Page 117
"I need you, and when I tell you, I may lose you. But so be it. For I have wreaked havoc with your lives."
"You will never lose me," Julie said, but her fear was mounting. A great dread of what was to come was building in her soul.
Until these last few moments she thought she understood what had happened. He had taken the body of his love from the museum. He had wanted to see it properly put in a tomb. But now, faced with the vial and these strange words from Elliott, she considered other more ghastly possibilities, denying them in the same instant, but returning to them again.
"Put your trust in us, sire. Let us share this burden."
Ramses looked at Samir, then at her.
"Ah, the guilt you can never share," he said. "The body in the museum. The unknown woman ..."
"Yes," Samir whispered.
"She was not unknown to me, my dear ones. The ghost of Julius Caesar would have known her. The shade of Mark Antony would have kissed her. Millions once mourned for her...."
Julie nodded, tears rising again.
"And I have done the unspeakable. I took the elixir to the museum. I did not realize how much her body had been ravaged, that whole hunks of flesh were no longer there. I poured the elixir over her! After two thousand years life stirred in her ruined body. She rose! Bleeding, wounded, she stood upright. She walked. She reached out for me. She called my name!"
*
Ah, it was better than the finest wine, better even than making love, racing over the road in the open American motor car, the wind whistling past her, the American shouting convivially as he jerked the "stick shift" this way and that.
To see the houses flying past. To see the Egyptians trudging with their donkeys and camels and to leave them in a spray of gravel.
She adored it. She looked up at the open sky above, letting the wind lift her hair completely as she kept one hand firmly on her hat.
Now and then she studied what he did to make this chariot move. Pump the "pedals," as he called them, over and over again; pull the stick; turn the wheel.
Ah, it was too thrilling; too marvellous. But suddenly that horrid shrill sound caught her off guard. That roaring she had heard in the "railway station." Her hands flew to her ears.
"Don't be frightened, little lady, it's just a train. See there, the train's coming!" The motor coach came to a jerking halt.
Metal pathways side by side in the desert sand before them. And that thing, that great black monster bearing down from the right. A bell was clanging. She was dimly aware of a red light flashing, like a lantern beam. Would she never get away from these hideous things?
He put his arm around her.
"It's all right, little lady. We just have to wait for it to pass."
He was still speaking, but now the great rattle and clatter of the monster drowned out his words. Horrid, the whee
ls rumbling by in front of her, and even the long procession of wooden wagons, filled with human beings who sat inside against the wooden slats as if this were the most simple thing in the world.
She tried to regain her composure. She liked the feel of his warm hands on her; the smell of the perfume rising from his skin. She watched dully as the last of the cars rolled by. Again the bell clanged. The light atop the pillar flashed.
The American pumped the pedals again, pulled the stick; the car began to rumble, and they drove over the metal pathways and on into the desert.
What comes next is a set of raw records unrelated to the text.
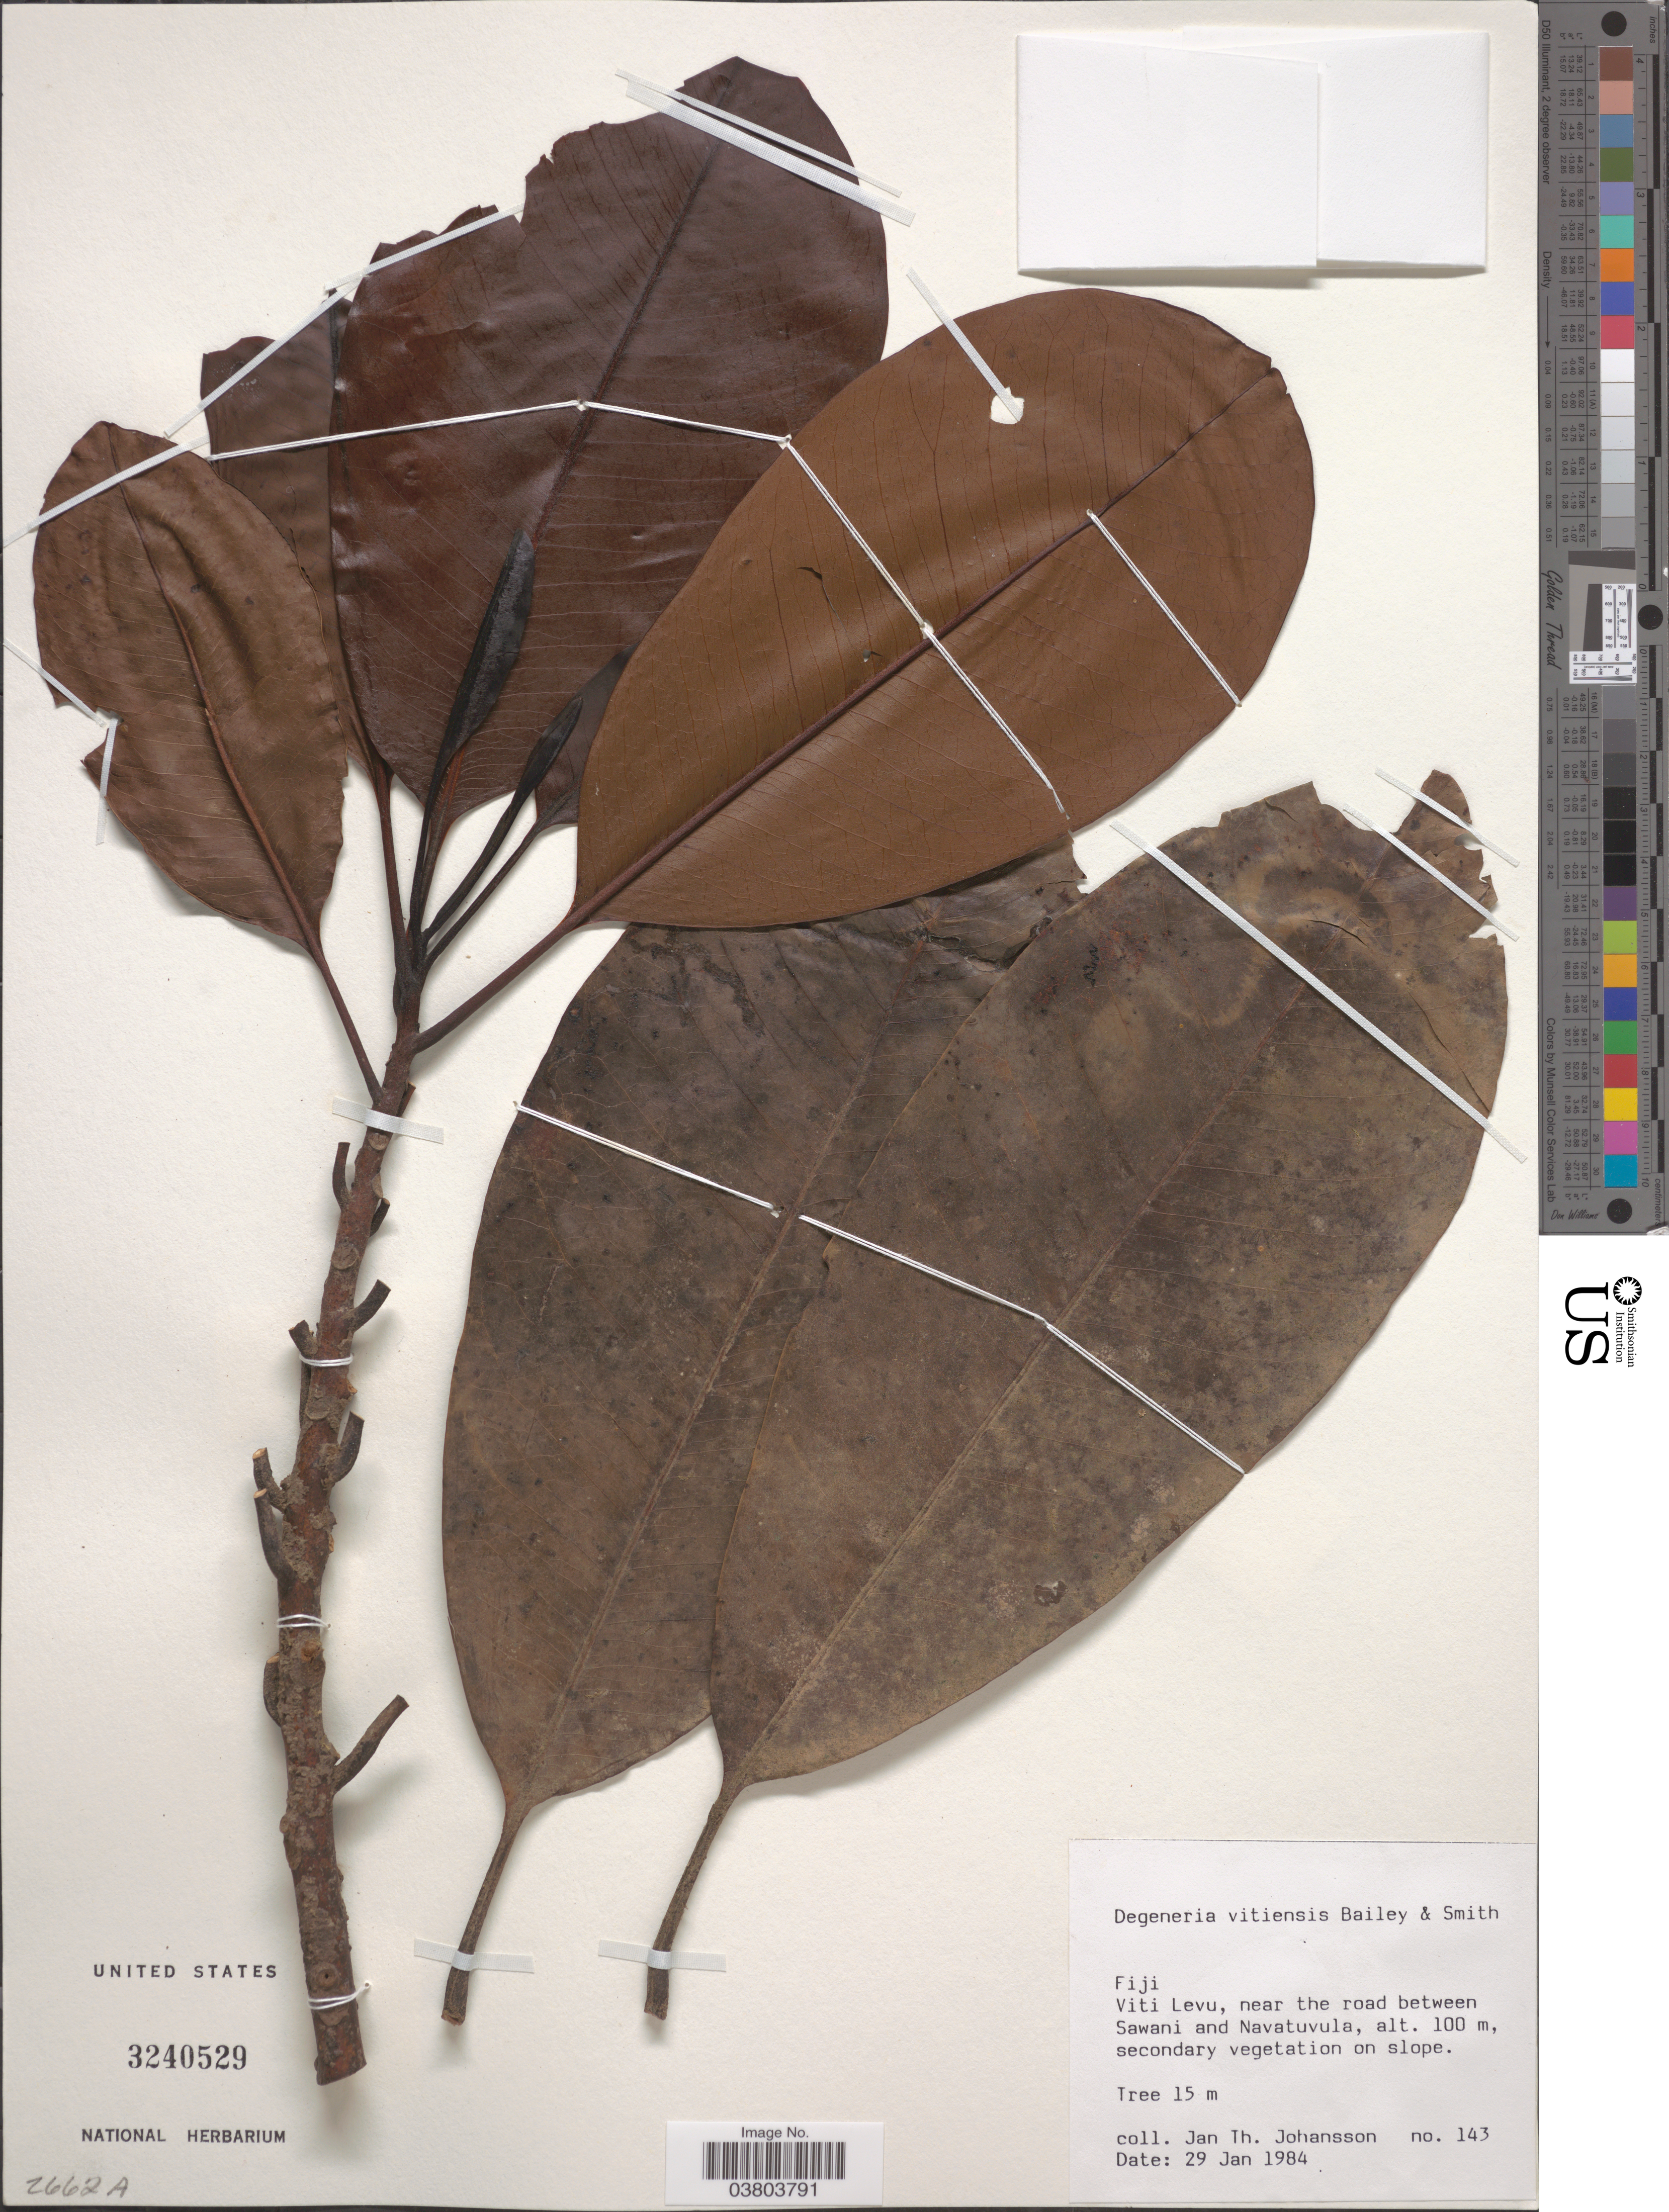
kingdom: Plantae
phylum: Tracheophyta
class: Magnoliopsida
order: Magnoliales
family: Degeneriaceae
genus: Degeneria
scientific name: Degeneria vitiensis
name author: L.W. Bailey & A.C. Sm.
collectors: J.T. Johansson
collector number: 143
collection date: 1984-01-29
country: Fiji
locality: Viti Levu, near the road between Sawani and Navatuvula. On slope.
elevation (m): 100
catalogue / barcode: US 3240529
"Well, most people in Hannibal, Missouri, you tell them about Egypt, they don't even know what you're talking about. I said to my father, I'm going over there, that's what I'm going to do. I'm taking the money I've made and going over there, and then I'll settle down back here...."
She caught her breath. She was settling into the pleasure of it again. Then far away to the left, on the horizon, she saw the pyramids of Giza! She saw the figure of the Sphinx coming into view.
She gave a little cry. This was Egypt. She was in Egypt in "modern times," but she was still at home.
A lovely sadness softened her all over. The tombs of her ancestors, and there the sphinx to whom she had gone as a young girl, to pray in the temple between its great paws.
"Ah, yes, that's a pretty sight, isn't it? I tell you, if people in Hannibal, Missouri, don't appreciate it, it's their tough luck."
She laughed. "Their tough luck," she said.